|Budget Amount *help
¥3,100,000 (Direct Cost : ¥3,100,000)
Fiscal Year 1998 : ¥600,000 (Direct Cost : ¥600,000)
Fiscal Year 1997 : ¥2,500,000 (Direct Cost : ¥2,500,000)
Cannabinoids are psychoactive components contained in Cannabis sativa L.and their specific receptors are expressed in brain and other organs. Anandamide (arachidonoylethanolamide) was found as an endogenous ligand for the cannabinoid receptors, and reported to lose its cannabimimetic biological activities by the hydrolysis to arachidonic acid and ethanolamine. In order to elucidate the catalytic properties of anandamide amidohydrolase catalyzing this reaction, COS-7 cells were transfected with cDNA for the rat liver enzyme, and the recombinant enzyme was expressed. The enzyme showed not only the anandamide hydrolase activity but also its reverse reaction, namely, the anandamide synthase activity by the condensation of arachidonic acid with ethanolamine. Both the reactions did not occur in the control COS-7 cells. These results demonstrated the reversibility of the anandamide hydrolysis.

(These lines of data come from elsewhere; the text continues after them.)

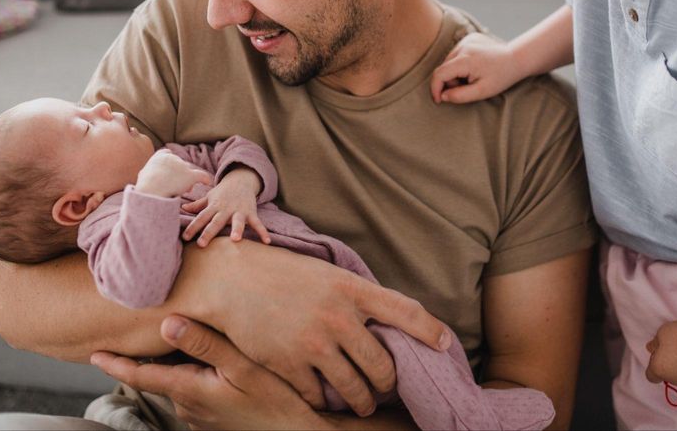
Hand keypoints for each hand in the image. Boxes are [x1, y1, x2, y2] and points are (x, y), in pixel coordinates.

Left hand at [91, 315, 328, 430]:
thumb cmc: (276, 400)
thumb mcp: (244, 367)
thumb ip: (206, 344)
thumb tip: (167, 323)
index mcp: (190, 390)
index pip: (142, 375)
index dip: (116, 364)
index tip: (93, 354)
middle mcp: (188, 406)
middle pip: (163, 373)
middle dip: (155, 353)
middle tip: (148, 327)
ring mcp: (201, 416)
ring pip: (181, 381)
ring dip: (181, 363)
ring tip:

However, due to a high Km for ethanolamine, the enzyme seemed to act as an anandamide hydrolase rather than an anandamide synthase under the physiological conditions. In addition to the amidase activity, the enzyme showed an esterase activity for methyl arachidonate.
Therefore, I examined whether or not the enzyme hydrolyzes the ester bond of 2-arachidonoylglycerol (2-AG), another ligand for the cannabinoid receptors. The results showed that the hydrolysis of 2-AG proceeded about 4-fold faster than the anandamide hydrolysis with a Km value as low as 6muM and an optimal pH of IO.This hydrolytic reaction was hardly detected with the control cells. Two compounds inhibited the hydrolysis of both anandamide and 2-AG in parallel, and anandamide inhibited the hydrolysis of 2-AG dose-dependently. These results indicate that anandamide and 2-AG can be degraded by the same enzyme.